Shakespeare’s Monkeys refers to the monkeys from the Infinite Monkey Theorem which states that an infinite number of monkeys typing on type writers for an infinite amount of time will eventually type a work of Shakespeare. By replacing the monkeys with a random character generator which considers language-specific character sequence statistics by using Markov models, I created an implementation which is not only more practical than placing actual monkeys in front of type writers, but also generates texts which look surprisingly similar to actual German or English texts, albeit without any meaningful structure or content.

For convenience, my implementation comes with character sequence statistics for German and English and can easily be extended by using the provided training script to process a large amount of training text in the desired language.

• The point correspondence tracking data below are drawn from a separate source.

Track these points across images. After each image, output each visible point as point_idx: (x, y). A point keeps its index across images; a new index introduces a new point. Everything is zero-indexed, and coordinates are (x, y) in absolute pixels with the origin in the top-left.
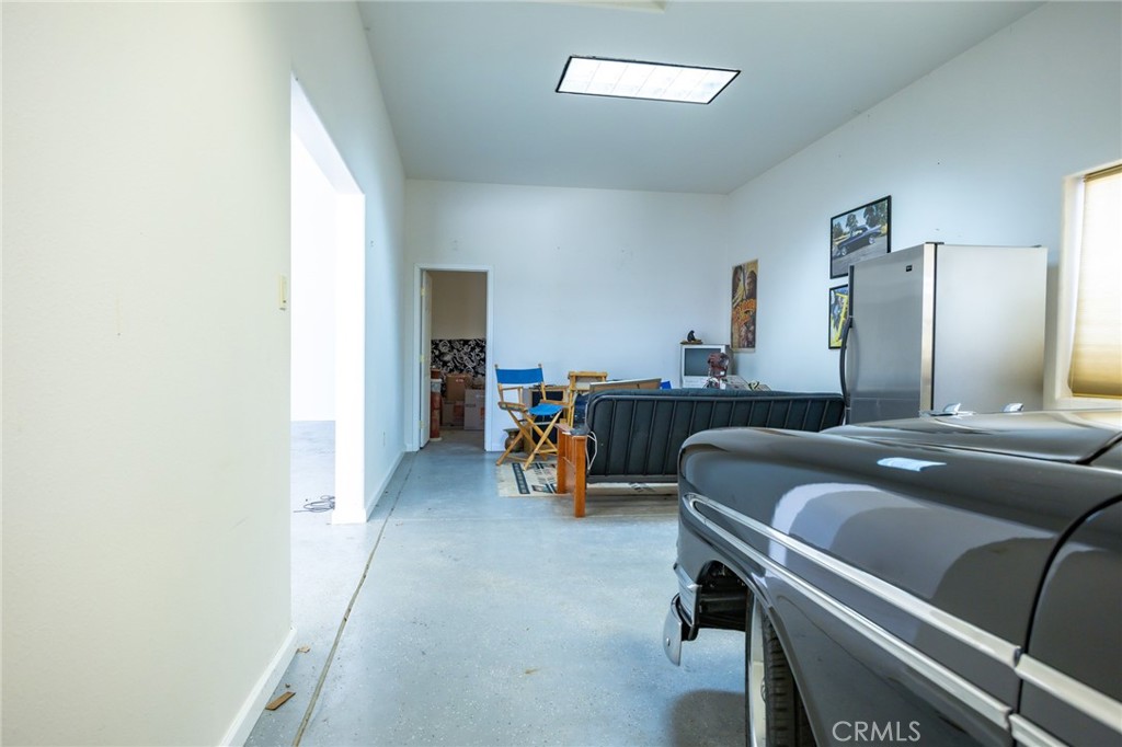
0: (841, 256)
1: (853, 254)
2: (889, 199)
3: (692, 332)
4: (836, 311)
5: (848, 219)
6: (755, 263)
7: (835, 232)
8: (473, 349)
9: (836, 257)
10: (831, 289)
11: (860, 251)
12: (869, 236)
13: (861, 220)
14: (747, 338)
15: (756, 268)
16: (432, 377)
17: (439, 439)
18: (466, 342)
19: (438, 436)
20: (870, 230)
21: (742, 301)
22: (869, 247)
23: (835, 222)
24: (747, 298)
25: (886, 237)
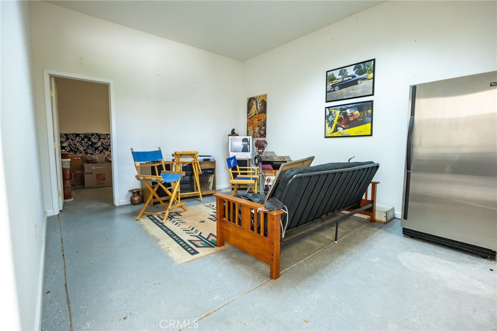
0: (334, 90)
1: (344, 90)
2: (374, 60)
3: (234, 129)
4: (330, 118)
5: (340, 71)
6: (266, 96)
7: (330, 79)
8: (83, 139)
9: (330, 92)
10: (326, 108)
11: (350, 88)
12: (358, 80)
13: (351, 71)
14: (260, 133)
15: (266, 98)
16: (62, 158)
17: (72, 199)
18: (77, 135)
19: (70, 197)
20: (358, 77)
21: (255, 114)
22: (358, 85)
23: (329, 74)
24: (259, 113)
25: (372, 80)
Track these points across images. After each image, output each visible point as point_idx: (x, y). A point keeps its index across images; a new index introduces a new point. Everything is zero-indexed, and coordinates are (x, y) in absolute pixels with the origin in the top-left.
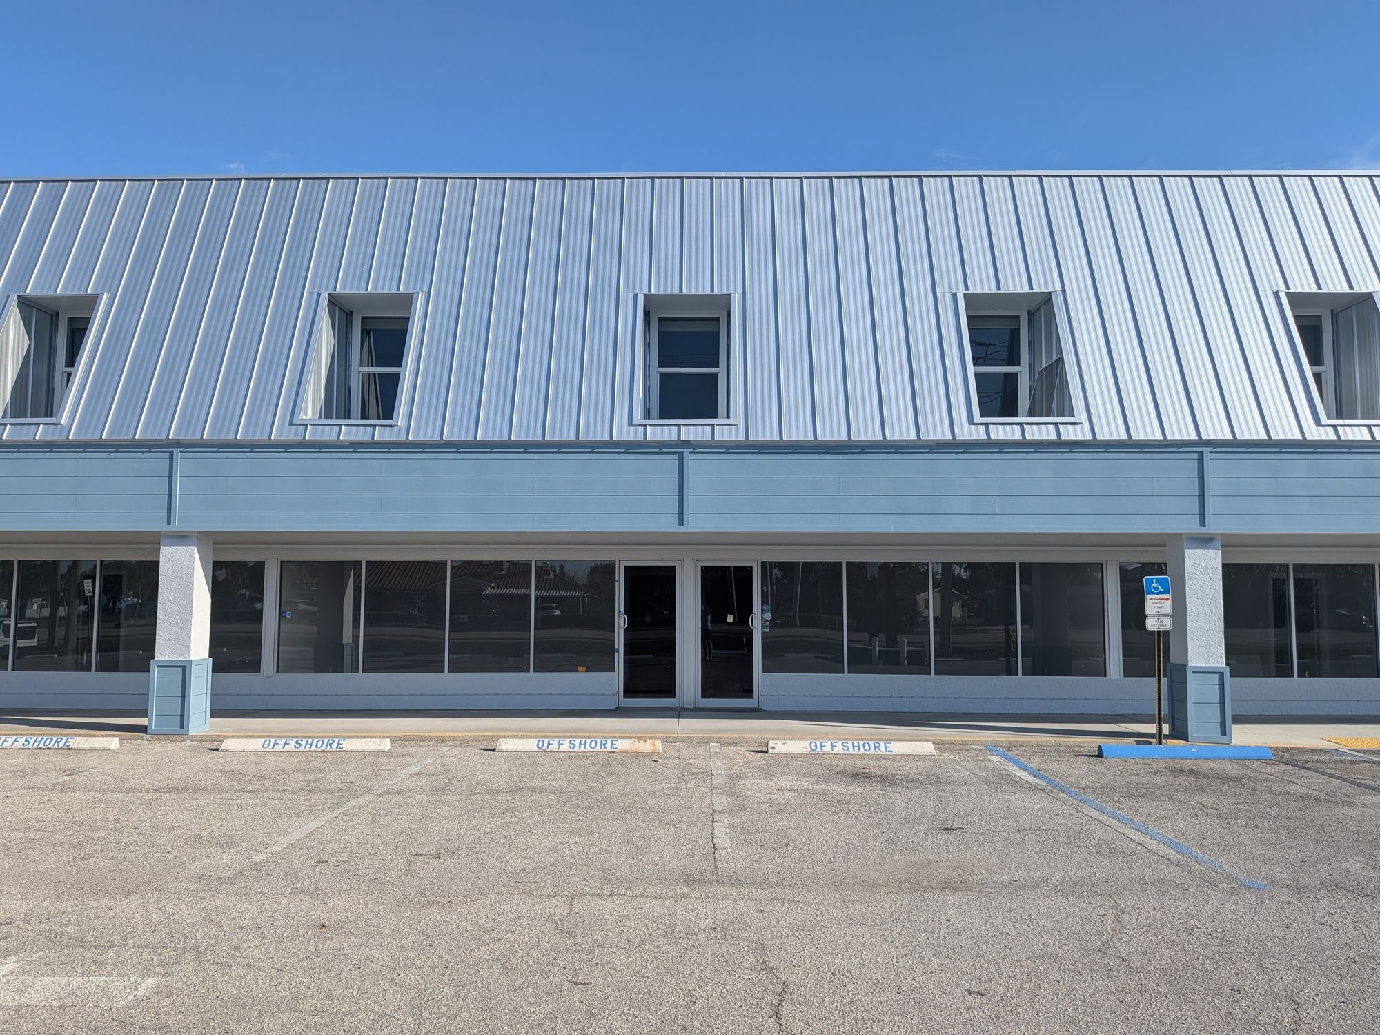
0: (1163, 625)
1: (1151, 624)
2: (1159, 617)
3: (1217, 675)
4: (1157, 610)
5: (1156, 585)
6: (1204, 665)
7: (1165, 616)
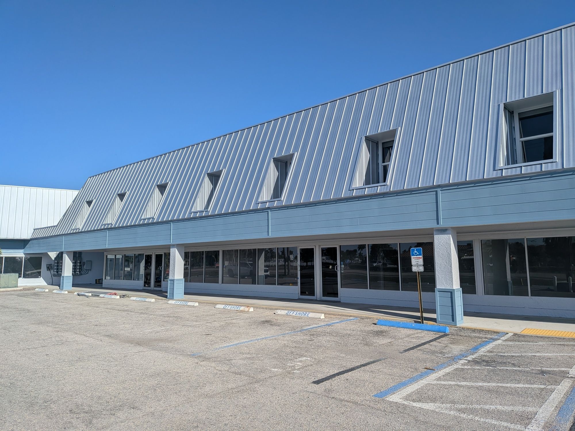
0: (420, 270)
1: (414, 269)
2: (418, 265)
3: (450, 293)
4: (417, 262)
5: (416, 252)
6: (444, 288)
7: (420, 265)
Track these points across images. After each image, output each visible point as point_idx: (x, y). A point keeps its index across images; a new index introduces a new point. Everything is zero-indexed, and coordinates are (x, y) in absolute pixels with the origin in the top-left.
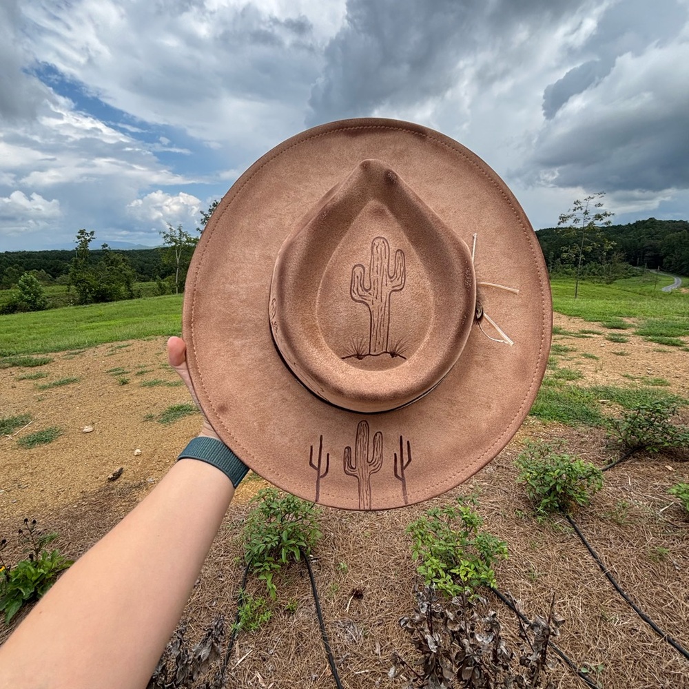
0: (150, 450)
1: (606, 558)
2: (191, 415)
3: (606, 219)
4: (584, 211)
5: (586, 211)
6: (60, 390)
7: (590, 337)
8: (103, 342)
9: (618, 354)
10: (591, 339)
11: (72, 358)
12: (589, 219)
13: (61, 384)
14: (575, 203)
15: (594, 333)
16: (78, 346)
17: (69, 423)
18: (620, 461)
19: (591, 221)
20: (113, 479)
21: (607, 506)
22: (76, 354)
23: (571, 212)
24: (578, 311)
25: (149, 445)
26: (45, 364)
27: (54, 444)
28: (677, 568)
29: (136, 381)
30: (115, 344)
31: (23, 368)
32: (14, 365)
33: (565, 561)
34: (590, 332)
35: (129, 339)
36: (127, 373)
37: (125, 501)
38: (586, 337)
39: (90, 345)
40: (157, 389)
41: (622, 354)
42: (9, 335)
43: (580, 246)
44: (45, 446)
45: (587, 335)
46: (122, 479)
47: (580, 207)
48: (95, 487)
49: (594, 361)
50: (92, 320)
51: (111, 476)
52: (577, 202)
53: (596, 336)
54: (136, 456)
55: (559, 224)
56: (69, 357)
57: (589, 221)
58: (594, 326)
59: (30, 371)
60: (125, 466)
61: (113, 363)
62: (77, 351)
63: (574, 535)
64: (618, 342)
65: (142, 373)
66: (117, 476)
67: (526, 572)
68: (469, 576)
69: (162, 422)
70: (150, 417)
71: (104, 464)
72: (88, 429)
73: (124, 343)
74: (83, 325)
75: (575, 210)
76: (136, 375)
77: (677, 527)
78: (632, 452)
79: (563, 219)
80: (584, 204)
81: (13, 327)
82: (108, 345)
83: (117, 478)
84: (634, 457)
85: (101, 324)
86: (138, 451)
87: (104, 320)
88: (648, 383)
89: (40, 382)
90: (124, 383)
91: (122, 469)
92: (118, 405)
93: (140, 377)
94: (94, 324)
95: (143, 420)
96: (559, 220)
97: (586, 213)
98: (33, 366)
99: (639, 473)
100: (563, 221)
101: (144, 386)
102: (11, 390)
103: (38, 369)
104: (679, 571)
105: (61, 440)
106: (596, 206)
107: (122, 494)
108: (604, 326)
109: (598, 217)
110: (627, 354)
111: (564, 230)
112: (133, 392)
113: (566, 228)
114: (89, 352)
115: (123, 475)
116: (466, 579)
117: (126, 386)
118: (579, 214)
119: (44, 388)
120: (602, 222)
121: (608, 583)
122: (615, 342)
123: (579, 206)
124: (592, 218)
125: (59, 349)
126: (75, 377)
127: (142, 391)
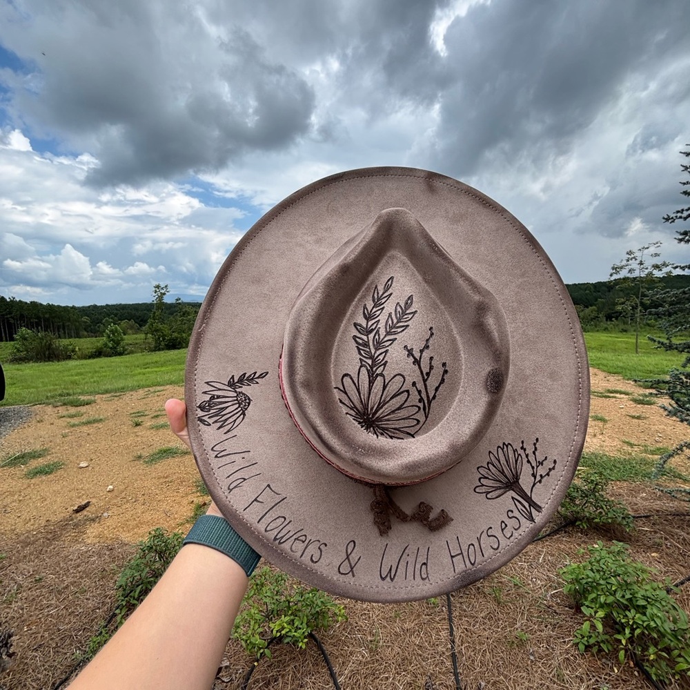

As a more serious side effect of the need for training, the obtained character sequence statistics can be compared and used to determine the language of arbitrary texts with surprisingly high accuracy (given a large amount of training data). Hence, my implementation enables language recognition, including German and English by default.

My implementation consists of multiple Perl scripts with HTML pages for convenience. This way, the language generation, recognition and training can be accessed easily by copying the files onto a Web server. My implementation as well as the elaboration of the corresponding theoretical background (see below) have been a term project for the Pattern Recognition course which I took during the winter term 2006/07.

This project is no longer maintained.